The principal divisions of Karma are three in number. One sort is that now operating in the present life and body, bringing about all the circumstances and changes of life. Of this we see illustrations every day, with now and then strange climaxes which throw upon the doctrine the brightest light. One such is immortalized in India by a building erected by the favored son of fortune, as we would say, and thus it came about. A Rajah had a very strange dream, so affecting that he called upon his soothsayers for interpretation. They said that their horoscopes showed he was required next day to give an immense sum of money to the first person he should see after awaking, their intention being to present themselves at an early hour. Next day the King arose unusually early, stepped to his window, threw it open, and there before him was a chandalah sweeping up the dirt. To him he gave a fortune, and thus in a moment raised him to affluence from abject poverty. The chandalah then built a huge building to commemorate his sudden release from the grinding chains of poverty.

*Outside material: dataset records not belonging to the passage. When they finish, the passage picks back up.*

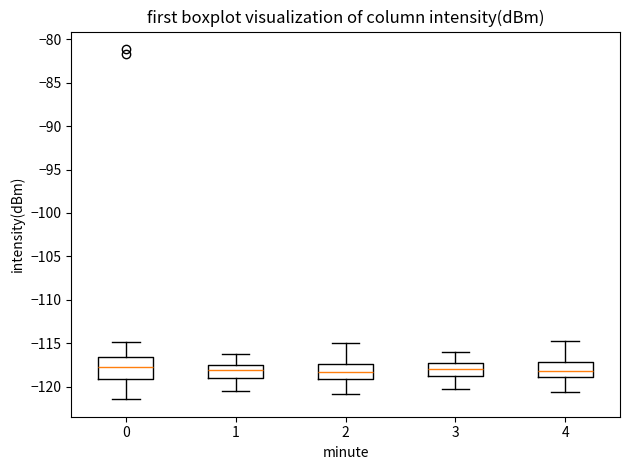

Comparing the boxes themselves (not the whiskers), which one is the tallest?

0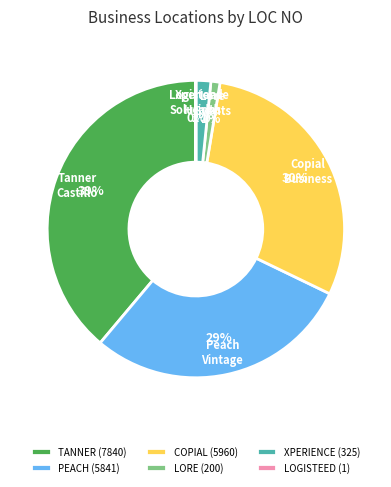

To the nearest percent, what is the difference between the largest and smallest slice percentages?

39%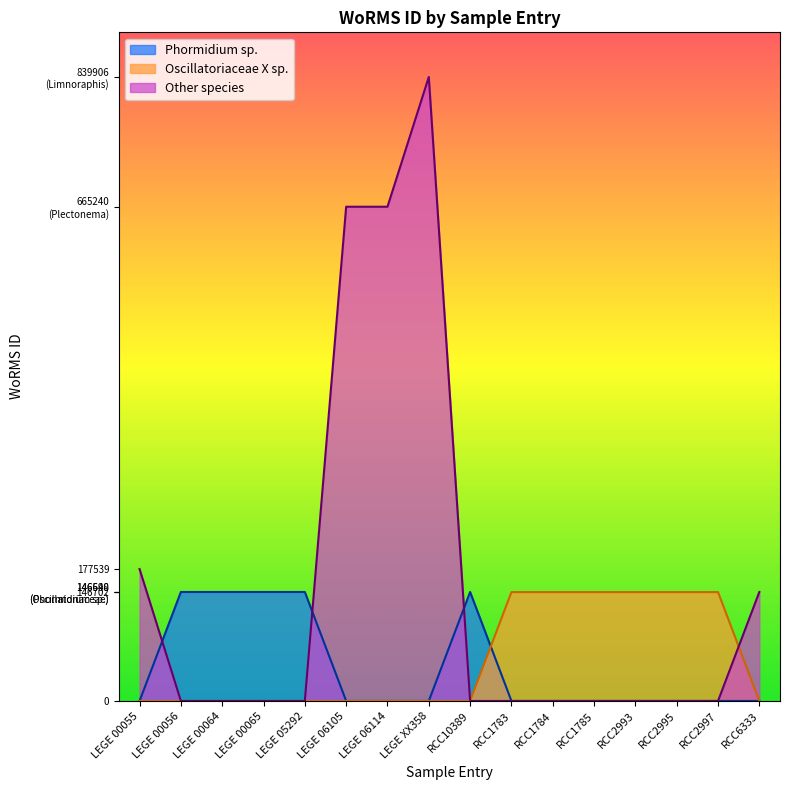

Does the chart display data point markers on the line(s)?

No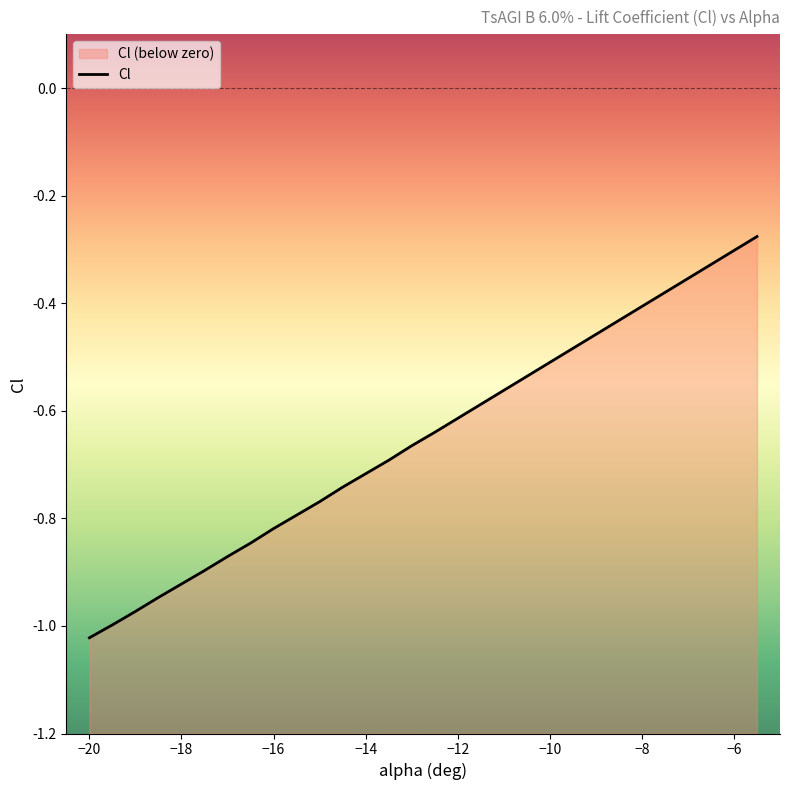

What is the difference between the maximum and minimum values?

0.7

Another class of Karma is that which is held over and not now in operation because the man does not furnish the appropriate means for bringing it into action. This may be likened to vapor held in suspension in the atmosphere and not visible to the eye, but which will fall as rain upon the earth the moment conditions are ripe.

The last chief class is that Karma which we are making now, and which will be felt by us in future births. Its appropriate symbol is the arrow shot forward in the air by the archer.